__What you will do__
Start at the line with "Customer privacy |" in the records below, stop at the line with "Data | Not Applicable |", and return every line in that span exactly, the two end lines included.

__Entries shown__
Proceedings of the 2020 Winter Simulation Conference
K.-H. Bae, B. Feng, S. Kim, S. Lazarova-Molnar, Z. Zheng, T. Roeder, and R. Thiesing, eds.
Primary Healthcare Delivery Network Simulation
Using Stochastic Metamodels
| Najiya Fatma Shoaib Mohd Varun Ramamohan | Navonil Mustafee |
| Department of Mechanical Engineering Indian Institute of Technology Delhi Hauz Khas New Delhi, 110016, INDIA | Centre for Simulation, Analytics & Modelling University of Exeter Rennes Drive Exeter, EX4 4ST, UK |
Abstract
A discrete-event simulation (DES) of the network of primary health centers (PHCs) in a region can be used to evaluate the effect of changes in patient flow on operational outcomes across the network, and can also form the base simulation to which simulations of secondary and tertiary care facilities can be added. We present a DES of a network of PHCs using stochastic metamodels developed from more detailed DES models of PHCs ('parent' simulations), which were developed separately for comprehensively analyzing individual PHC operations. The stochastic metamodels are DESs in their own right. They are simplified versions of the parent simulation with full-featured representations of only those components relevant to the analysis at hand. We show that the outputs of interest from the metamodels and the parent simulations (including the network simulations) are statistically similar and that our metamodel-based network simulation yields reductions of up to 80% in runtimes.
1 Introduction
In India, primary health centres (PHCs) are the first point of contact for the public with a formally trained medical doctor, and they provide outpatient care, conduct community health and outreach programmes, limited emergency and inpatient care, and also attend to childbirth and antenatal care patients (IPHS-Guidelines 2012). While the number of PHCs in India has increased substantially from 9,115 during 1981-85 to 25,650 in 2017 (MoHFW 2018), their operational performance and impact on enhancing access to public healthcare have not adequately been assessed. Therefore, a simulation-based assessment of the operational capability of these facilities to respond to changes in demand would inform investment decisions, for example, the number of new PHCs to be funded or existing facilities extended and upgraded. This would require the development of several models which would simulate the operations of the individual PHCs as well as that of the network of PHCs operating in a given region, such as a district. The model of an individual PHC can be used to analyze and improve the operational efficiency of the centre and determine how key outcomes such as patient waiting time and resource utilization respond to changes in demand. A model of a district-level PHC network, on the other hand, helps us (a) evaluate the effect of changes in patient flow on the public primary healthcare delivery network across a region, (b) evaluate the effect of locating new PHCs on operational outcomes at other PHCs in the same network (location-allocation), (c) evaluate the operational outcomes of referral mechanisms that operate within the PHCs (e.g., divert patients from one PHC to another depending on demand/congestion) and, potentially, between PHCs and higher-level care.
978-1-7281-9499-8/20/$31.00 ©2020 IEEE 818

==

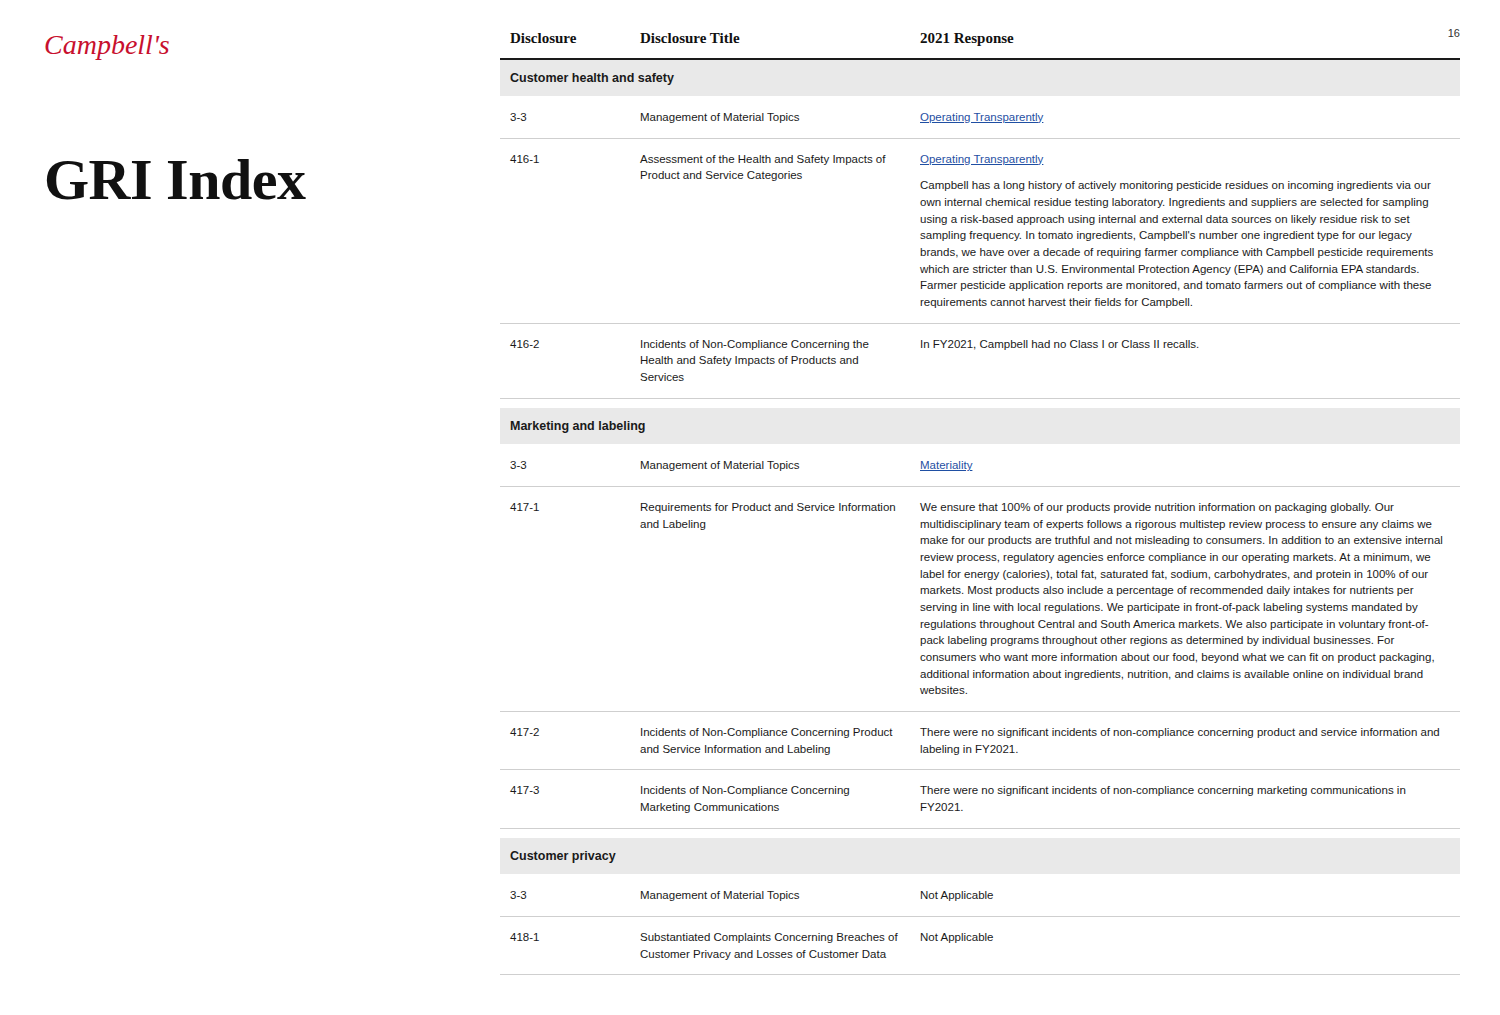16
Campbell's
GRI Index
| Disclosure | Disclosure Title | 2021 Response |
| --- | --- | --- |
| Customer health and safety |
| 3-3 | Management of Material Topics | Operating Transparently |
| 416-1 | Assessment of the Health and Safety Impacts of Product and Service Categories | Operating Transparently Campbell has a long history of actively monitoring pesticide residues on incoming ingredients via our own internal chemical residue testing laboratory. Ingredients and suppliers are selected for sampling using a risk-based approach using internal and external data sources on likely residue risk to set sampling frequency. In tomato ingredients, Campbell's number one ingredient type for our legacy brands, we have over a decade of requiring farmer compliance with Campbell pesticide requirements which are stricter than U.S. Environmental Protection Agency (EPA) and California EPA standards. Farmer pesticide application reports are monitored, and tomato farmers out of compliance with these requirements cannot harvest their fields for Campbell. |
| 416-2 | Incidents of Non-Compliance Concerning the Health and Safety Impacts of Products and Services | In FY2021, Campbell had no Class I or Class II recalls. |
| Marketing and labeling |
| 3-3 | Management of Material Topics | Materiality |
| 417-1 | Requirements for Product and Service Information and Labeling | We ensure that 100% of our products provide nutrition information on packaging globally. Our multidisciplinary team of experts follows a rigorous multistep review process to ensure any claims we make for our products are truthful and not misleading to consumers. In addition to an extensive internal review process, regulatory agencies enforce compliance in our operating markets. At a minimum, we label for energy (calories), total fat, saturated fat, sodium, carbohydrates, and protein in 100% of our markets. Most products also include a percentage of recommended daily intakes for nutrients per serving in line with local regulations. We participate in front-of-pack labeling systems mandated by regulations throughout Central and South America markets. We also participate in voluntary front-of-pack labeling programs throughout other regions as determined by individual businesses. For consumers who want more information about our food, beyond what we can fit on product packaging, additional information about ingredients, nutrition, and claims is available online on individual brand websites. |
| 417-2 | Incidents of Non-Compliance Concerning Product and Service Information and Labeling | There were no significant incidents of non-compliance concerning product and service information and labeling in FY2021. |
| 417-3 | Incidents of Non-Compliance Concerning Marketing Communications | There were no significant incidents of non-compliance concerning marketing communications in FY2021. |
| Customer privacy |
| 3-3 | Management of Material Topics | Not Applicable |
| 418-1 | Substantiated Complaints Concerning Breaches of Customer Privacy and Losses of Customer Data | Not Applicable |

==

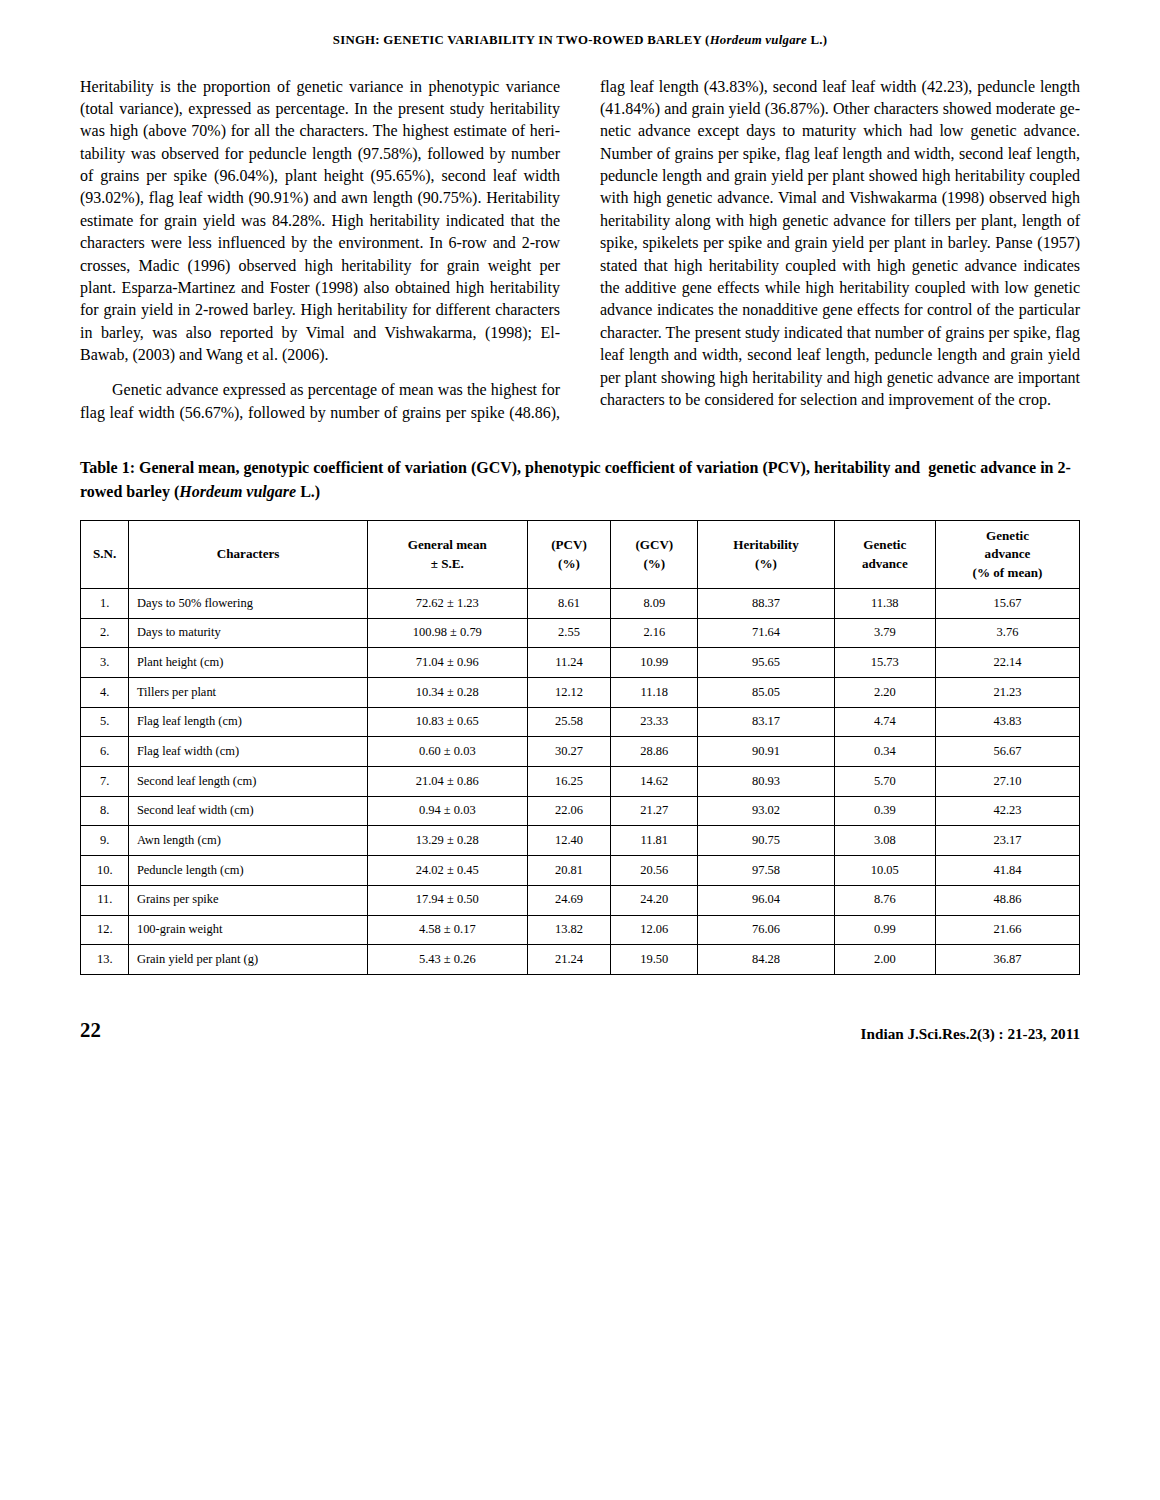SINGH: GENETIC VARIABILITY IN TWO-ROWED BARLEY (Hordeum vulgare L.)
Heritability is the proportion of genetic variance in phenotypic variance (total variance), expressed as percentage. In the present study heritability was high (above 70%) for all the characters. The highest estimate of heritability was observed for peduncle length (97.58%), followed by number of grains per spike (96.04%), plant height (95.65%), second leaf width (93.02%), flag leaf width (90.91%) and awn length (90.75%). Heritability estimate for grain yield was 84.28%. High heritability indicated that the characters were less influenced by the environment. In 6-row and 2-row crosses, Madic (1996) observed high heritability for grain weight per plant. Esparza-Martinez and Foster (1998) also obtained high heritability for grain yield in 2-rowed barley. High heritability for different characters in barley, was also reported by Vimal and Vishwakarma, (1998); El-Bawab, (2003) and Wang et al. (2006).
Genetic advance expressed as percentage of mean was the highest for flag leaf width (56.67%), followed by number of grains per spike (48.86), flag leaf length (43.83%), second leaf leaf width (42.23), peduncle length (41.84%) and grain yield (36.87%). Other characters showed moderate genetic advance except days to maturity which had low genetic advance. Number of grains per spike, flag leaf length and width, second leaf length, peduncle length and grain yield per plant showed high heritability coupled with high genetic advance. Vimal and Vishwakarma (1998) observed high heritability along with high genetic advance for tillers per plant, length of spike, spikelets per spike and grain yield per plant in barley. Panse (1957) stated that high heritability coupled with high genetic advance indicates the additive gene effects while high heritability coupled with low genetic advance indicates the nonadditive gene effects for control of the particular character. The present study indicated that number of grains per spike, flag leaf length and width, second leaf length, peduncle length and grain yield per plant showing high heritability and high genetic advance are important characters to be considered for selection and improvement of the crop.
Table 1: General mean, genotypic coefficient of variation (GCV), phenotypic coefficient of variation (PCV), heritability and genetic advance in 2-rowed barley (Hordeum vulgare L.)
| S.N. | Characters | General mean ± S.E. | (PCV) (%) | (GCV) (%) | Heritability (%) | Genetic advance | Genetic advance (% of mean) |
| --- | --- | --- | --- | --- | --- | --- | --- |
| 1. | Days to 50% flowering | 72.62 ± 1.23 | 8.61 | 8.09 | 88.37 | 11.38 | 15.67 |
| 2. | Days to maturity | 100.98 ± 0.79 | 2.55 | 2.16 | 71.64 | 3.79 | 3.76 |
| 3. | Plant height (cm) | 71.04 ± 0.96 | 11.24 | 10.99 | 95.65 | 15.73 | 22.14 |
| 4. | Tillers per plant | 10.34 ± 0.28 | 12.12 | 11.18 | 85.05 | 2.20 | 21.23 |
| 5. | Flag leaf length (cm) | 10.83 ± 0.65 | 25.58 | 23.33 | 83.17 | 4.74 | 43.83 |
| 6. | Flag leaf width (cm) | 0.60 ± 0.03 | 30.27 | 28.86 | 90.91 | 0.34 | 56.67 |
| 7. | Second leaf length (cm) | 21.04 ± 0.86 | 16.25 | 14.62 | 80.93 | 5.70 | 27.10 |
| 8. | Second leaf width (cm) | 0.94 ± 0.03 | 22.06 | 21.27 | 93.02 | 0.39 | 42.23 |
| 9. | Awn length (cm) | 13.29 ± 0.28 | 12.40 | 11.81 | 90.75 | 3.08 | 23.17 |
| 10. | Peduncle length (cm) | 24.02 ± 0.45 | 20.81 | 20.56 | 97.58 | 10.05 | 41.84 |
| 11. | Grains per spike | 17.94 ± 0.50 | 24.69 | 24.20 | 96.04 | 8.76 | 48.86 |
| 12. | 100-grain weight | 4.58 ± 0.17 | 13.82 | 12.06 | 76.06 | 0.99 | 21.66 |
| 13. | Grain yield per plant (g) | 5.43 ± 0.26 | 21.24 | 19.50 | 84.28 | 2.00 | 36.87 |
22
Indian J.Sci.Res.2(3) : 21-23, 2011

__Task solution__
| Customer privacy |
| 3-3 | Management of Material Topics | Not Applicable |
| 418-1 | Substantiated Complaints Concerning Breaches of Customer Privacy and Losses of Customer Data | Not Applicable |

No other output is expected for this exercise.